Source passage.
=== Begin Enclosure ===

By Anthony Deyal
Meghan Markle has been very much in the news these days. Even before her interview with Oprah Winfrey, she said something that set me thinking. Her last words before giving up any claim to British Royalty were, “It didn’t have to be this way.”
Even though these are definitely not her final words and, hopefully, she has a lot of life and happier experiences left, her tearful comment reminded me of what her husband’s mother, Princess Diana, as she lay dying asked, “My God what’s happened?” While for many of us the question remains unanswered, it led me to think about the last words of so many other people, some of whom were aware of their impending deaths and others, like Diana, who had no warning.
Not everyone can predict like Nostradamus, “Tomorrow, at sunrise, I shall no longer be here.” However, James Brown, the singer, songwriter and dancer, informed his family, “I’m going away tonight.” Walter de la Mare, the English author, when asked if he wanted some fruit or flowers, responded, “Too late for fruit, too soon for flowers.” Even though he was unaware than he was going to be assassinated that day, Martin Luther King’s last words before his assassination on April 4, 1968, by James Earl Ray, were to his musician Ben Branch. He stressed, “Ben, make sure you play ‘Take My Hand, Precious Lord, in the meeting tonight. Play it real pretty.” Harriet Tubman, the American abolitionist and political activist who was born into slavery died in 1993 with her family around her, singing, “Swing low, sweet chariot.”
There are some people who face death with the same humour and joy they displayed in life. The Italian artist, Raphael, signed off with “Happy”. Dominique Bouhours, a French grammarian and wit, died as he had lived- seizing every opportunity to demonstrate his command of grammar. His last words were, “I am about to – or I am going to – die: either expression is correct.” Charles Gussman, a writer and TV announcer who wrote the pilot for the series, “Day of Our Lives” had earlier briefed his daughter that he wanted his last words to be memorable. When she reminded him of this on his death-bed, he gently removed his oxygen mask and whispered, “And now for a final word from our sponsor…” Grouco Marx, perhaps the greatest of all American comedians and punsters, had one final quip before he left us. He exclaimed in mock anger: “This is no way to live!”

=== End Enclosure ===

Exercise instructions.
A. In the column on last words, what did Walter de la Mare say when asked whether he wanted some fruit or flowers?
B. Reproduce the part of the column on last words that begins at the words "By Anthony Deyal" and stops after "had no warning.".

Records supplied.
=== Begin Enclosure ===

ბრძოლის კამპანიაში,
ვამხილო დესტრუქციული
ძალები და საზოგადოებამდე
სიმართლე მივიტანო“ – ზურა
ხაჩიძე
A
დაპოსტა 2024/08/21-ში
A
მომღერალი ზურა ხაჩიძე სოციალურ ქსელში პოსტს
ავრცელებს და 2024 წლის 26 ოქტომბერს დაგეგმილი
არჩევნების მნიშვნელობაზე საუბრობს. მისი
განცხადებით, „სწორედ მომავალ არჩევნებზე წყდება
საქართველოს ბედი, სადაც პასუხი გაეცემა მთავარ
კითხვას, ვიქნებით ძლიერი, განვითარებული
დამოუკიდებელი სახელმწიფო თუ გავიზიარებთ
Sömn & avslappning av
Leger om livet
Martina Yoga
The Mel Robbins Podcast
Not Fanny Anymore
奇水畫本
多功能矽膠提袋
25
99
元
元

=== End Enclosure ===

Solutions to the exercise.
A. “Too late for fruit, too soon for flowers.”

B.
By Anthony Deyal
Meghan Markle has been very much in the news these days. Even before her interview with Oprah Winfrey, she said something that set me thinking. Her last words before giving up any claim to British Royalty were, “It didn’t have to be this way.”
Even though these are definitely not her final words and, hopefully, she has a lot of life and happier experiences left, her tearful comment reminded me of what her husband’s mother, Princess Diana, as she lay dying asked, “My God what’s happened?” While for many of us the question remains unanswered, it led me to think about the last words of so many other people, some of whom were aware of their impending deaths and others, like Diana, who had no warning.